Juru Rawat Joglo Labuhan Harapkan Biaya Perawatan Rutin

Juru rawat Joglo Labuhan, Untoro, tampak melintasi joglo, Senin (10/2/2020). Ia mengharapkan ada dana perawatan rutin untuk Joglo Labuhan dari jawatan terkait. - Harian Jogja/Lajeng Padmaratri
11 Februari 2020 04:57 WIB Lajeng Padmaratri Kulonprogo Share :

Harianjogja.com, KULONPROGO - Juru rawat Joglo Labuhan di Pantai Glagah, Kapanewon Temon mengeluhkan tidak adanya biaya perawatan bangunan yang digunakan saat upacara adat Hajad Dalem Labuhan Pura Pakualaman itu.
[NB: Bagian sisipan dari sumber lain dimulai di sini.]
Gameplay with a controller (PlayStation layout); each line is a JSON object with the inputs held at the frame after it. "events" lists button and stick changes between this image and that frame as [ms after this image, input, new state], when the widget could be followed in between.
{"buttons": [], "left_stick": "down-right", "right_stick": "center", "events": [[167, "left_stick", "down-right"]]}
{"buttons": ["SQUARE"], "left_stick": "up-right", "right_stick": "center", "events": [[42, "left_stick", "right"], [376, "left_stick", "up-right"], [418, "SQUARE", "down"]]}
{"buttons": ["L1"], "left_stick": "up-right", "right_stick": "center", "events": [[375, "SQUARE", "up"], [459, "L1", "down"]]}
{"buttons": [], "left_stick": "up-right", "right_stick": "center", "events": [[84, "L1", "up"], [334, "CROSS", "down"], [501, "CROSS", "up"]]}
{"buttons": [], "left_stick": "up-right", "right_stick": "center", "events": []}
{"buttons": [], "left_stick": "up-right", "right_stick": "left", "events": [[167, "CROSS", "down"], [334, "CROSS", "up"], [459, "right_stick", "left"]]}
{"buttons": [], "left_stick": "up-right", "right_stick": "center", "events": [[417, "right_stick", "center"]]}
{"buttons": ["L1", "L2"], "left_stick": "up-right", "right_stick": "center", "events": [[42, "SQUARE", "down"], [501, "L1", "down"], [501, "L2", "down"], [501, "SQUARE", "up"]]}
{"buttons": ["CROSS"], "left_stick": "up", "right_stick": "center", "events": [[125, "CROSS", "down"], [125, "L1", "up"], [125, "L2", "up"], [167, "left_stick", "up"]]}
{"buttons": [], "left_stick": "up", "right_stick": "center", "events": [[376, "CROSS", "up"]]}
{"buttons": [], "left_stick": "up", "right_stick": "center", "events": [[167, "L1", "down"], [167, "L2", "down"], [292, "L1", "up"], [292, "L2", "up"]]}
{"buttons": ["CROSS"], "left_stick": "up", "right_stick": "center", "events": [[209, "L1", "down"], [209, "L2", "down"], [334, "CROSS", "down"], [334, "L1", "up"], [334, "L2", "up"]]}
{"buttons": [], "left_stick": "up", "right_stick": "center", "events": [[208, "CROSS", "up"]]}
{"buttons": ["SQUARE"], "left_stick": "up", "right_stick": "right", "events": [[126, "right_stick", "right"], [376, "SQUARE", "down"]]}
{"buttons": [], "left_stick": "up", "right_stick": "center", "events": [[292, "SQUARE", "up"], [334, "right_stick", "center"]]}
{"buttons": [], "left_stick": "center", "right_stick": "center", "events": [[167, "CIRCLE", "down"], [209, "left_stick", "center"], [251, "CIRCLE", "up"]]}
Untoro, juru rawat tersebut, menuturkan bahwa selama 20 tahun dirinya menghabiskan hidupnya menjadi juru rawat Joglo Labuhan tidak pernah mendapatkan biaya perawatan bangunan. Ia hanya mendapatkan pengganti jasanya saat upacara adat berlangsung. Hal ini ia rasa semakin menyulitkan kesejahteraannya lantaran selama ini pekerjaannya juga serabutan.

"Bangunan ini nggak pernah ada biaya perawatan rutin, misalnya dicat ulang setahun sekali, itu nggak ada," kata pria yang akrab disapa Jojon itu, Senin (10/2/2020).

Mantan nelayan ini berharap ada perhatian dari Dinas Pariwisata Kulonprogo, Dinas Kebudayaan Kulonprogo, maupun pihak Paku Alam untuk bangunan ini. Sebab, Joglo Labuhan, mushola, kamar mandi, dan satu bangunan kosong yang kini ditempatinya itu tak pernah mendapatkan dana perawatan kecuali ketika dipugar.

"Bangunan Joglo ini sekitar tujuh tahun lalu direnovasi, tapi kemudian ditinggal begitu saja. Seharusnya ada dana perawatan rutin, bisa tiap bulan atau tiap tahun, sehingga nggak pakai uang saya sendiri," katanya.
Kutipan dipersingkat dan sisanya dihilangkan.